*SERIE DI COMPITI*:
1. Stabilisca se ciascuna delle affermazioni seguenti concorda con il brano sul sushi bar di San Francisco, rispondendo sì o no e citando testualmente le parole decisive: (a) il locale si trova a San Francisco; (b) nel locale tutto è allineato e ordinato; (c) i piatti del giorno sono scritti su una lavagna.
2. Prosegua il brano sul sushi bar di San Francisco a partire dalla sua ultima frase.
++++ BRANO RIPORTATO
“Pregate: Ta da ki ma su. Grazie Madre Terra, io accetto e faccio miei i tuoi doni. Fioriranno rigogliosi nel mio corpo”. Ma il mio corpo non sta fiorendo rigoglioso. Mi sono faticosamente seduto a gambe incrociate sul tatami e sono riuscito a incastrare un ginocchio sotto il tavolino. Non mi sento più le gambe. Ho una lapide di plastica conficcata nelle costole. È il menù su cui leggo la preghiera.
Siamo a San Francisco, al Country station sushi café. Il gruppo psichedelico brasiliano Os Mutantes risuona dalle casse. Ci stiamo godendo l’ondata di sangue alla testa provocata dal wasabi. Questo posto non somiglia a nessun altro sushi bar. Non è tutto chirurgicamente allineato e ordinato, c’è solo caos. La confusione, che di solito non si associa ai ristoranti giapponesi, domina ogni angolo del minuscolo locale.
Tutte le superfici del bar sono coperte di roba di ogni genere: conchiglie, poster dei Ramones, Babbi Natale e diavoletti di plastica, pallottolieri e splendidi aquiloni dipinti a mano.
I piatti del giorno sono scarabocchiati su un pezzo di cartone strappato da una confezione di birra Asahi. Ordiniamo alcuni Dizzastro rolls di Madre Terra: Tiffone (salmone e mango), Urgano (caviale di tonno) e La bella e la bestia (anguilla e papaia). A seguire Granchi sgranocchianti (sgusciati, tagliati a metà e fritti) e dentice avvolto nell’avocado.
++++++++
++++ CONTENUTO DEI DATI
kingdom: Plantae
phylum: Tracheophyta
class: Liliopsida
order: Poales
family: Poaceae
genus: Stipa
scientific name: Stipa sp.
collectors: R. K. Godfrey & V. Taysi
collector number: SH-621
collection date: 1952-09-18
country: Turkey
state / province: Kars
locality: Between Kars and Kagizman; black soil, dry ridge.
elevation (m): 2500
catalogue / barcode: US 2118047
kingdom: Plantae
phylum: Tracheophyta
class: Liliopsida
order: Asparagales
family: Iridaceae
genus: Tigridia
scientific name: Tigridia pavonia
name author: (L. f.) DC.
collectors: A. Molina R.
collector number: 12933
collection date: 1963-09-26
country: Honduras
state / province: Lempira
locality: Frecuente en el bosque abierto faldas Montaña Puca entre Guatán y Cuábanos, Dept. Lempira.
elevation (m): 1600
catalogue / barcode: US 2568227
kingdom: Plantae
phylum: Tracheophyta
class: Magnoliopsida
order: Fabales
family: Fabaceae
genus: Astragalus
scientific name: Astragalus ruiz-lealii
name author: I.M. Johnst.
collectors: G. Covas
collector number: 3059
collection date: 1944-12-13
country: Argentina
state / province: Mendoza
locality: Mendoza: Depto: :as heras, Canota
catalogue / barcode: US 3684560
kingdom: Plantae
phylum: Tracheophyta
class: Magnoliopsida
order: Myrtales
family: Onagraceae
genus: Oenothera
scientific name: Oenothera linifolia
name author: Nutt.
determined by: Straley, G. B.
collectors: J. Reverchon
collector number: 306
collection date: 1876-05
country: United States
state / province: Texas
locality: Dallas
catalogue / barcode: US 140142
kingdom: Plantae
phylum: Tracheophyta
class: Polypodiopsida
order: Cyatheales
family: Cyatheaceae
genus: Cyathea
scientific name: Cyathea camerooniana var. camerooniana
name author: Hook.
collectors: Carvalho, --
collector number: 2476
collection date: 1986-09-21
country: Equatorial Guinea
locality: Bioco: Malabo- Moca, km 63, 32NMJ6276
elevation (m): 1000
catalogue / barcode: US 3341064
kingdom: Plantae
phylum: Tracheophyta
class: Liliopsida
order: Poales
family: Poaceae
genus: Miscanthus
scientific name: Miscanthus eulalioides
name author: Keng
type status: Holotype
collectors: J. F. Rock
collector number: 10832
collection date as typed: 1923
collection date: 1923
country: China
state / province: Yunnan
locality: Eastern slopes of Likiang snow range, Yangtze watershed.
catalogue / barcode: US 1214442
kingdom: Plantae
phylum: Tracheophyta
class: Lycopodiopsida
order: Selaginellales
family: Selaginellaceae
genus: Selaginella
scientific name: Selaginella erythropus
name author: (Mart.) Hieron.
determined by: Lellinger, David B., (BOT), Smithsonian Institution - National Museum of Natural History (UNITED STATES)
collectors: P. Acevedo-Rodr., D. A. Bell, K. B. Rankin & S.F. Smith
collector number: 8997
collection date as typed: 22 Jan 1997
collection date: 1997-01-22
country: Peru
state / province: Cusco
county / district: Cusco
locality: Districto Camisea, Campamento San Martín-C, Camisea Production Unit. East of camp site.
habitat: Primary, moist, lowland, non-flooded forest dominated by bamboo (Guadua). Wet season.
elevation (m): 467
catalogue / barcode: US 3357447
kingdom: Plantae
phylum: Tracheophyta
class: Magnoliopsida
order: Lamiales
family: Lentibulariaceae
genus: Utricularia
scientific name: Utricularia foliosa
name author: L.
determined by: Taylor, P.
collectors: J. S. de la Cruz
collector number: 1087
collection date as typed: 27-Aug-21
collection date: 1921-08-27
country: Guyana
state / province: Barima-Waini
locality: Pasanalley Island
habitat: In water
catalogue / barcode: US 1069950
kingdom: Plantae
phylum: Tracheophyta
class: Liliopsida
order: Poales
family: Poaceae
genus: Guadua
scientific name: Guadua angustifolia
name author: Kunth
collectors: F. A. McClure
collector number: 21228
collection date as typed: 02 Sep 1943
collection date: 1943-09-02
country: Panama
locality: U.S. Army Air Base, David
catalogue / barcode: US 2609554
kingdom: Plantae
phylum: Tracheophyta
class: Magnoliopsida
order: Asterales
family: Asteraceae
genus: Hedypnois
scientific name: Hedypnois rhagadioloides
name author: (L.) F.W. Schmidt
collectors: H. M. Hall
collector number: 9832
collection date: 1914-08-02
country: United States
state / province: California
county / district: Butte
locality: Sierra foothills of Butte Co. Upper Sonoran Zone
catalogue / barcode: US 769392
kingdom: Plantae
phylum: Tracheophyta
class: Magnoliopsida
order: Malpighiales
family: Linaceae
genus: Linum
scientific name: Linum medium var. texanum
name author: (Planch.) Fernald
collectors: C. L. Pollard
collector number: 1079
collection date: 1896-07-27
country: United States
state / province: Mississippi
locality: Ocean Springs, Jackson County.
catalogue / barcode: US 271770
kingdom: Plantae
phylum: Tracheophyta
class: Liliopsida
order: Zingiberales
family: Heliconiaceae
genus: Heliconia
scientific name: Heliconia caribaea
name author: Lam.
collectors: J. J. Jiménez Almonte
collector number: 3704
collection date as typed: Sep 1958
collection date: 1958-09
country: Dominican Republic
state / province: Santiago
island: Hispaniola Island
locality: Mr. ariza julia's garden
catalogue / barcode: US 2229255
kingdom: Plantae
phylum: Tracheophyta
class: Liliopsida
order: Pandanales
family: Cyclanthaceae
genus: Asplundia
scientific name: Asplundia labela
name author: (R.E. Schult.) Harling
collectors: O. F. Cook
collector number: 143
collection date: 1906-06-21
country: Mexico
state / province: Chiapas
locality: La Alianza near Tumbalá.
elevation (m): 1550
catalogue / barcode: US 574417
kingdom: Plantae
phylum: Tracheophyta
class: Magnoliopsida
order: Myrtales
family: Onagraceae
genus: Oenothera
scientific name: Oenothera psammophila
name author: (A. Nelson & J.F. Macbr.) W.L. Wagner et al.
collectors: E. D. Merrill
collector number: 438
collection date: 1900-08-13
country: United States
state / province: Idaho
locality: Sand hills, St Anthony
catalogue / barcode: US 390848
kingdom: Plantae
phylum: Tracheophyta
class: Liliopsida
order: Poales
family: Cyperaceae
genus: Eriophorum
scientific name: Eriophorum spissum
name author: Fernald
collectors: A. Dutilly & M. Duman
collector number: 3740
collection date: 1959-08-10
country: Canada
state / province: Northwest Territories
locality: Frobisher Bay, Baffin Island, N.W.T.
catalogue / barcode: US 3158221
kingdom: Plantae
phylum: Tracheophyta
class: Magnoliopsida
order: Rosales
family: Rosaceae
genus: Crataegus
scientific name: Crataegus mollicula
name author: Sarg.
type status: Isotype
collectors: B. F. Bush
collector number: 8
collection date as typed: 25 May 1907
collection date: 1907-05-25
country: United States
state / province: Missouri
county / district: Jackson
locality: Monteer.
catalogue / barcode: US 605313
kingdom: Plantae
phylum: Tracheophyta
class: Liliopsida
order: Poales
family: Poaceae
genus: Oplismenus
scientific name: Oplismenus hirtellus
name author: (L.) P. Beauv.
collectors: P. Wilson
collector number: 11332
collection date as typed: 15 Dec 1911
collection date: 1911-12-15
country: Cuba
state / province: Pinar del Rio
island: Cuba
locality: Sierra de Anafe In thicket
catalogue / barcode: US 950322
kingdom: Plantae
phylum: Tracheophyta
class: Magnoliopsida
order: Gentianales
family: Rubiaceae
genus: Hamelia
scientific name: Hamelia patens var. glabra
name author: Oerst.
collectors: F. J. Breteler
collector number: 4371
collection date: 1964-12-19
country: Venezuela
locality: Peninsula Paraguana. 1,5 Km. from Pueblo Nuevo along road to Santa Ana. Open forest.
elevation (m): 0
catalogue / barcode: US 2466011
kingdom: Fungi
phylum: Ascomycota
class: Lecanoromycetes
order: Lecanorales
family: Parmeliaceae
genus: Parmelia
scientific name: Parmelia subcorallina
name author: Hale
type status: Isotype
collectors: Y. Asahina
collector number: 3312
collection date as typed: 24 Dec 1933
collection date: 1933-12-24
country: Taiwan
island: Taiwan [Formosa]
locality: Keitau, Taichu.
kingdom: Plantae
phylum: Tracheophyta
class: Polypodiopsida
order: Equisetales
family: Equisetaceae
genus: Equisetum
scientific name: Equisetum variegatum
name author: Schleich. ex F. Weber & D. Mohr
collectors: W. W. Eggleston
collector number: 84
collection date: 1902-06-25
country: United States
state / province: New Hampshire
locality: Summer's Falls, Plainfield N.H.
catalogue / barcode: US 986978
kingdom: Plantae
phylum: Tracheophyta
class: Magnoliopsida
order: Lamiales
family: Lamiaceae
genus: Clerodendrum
++++++++
*RISULTATI IN ORDINE*:
1.
(a) Sì: «Siamo a San Francisco, al Country station sushi café.»
(b) No: «Non è tutto chirurgicamente allineato e ordinato, c’è solo caos.»
(c) No: «I piatti del giorno sono scarabocchiati su un pezzo di cartone strappato da una confezione di birra Asahi.»

2.
Ma il piatto forte è l’anguilla – dolcemente annerita e affumicata. Alcune mastodontiche teste d’aglio pendono dallo stipite di una porta, su cui è attaccato un biglietto: “Bagno malato. Piacere no carta. Essere gentili, piacere”. C’è disegnato un gabinetto con un’espressione sofferente. Strumenti a percussione fatti con tappi di bottiglia, perline e strani oggetti che sembrano tumori giganti sono sparsi sul tavolo davanti a noi. Il personale ride nella cucina a vista. Questo posto è intriso di gioia anarchica.
Poi ci ritroviamo di nuovo per strada. Supermercati, negozi di alcolici, cambiavalute e un’agenzia di prestiti dall’aria sospetta. Un tizio in pessimo stato si avvicina sui rollerblade con una chitarra in mano. Canta una disperata interpretazione di Dust in the wind dei Kansas. Sembra una versione da quattro soldi di Seal. L’odore acre dell’edonismo inacidito dal crack copre il delicato profumo d’incenso che arriva dalla porta del sushi bar.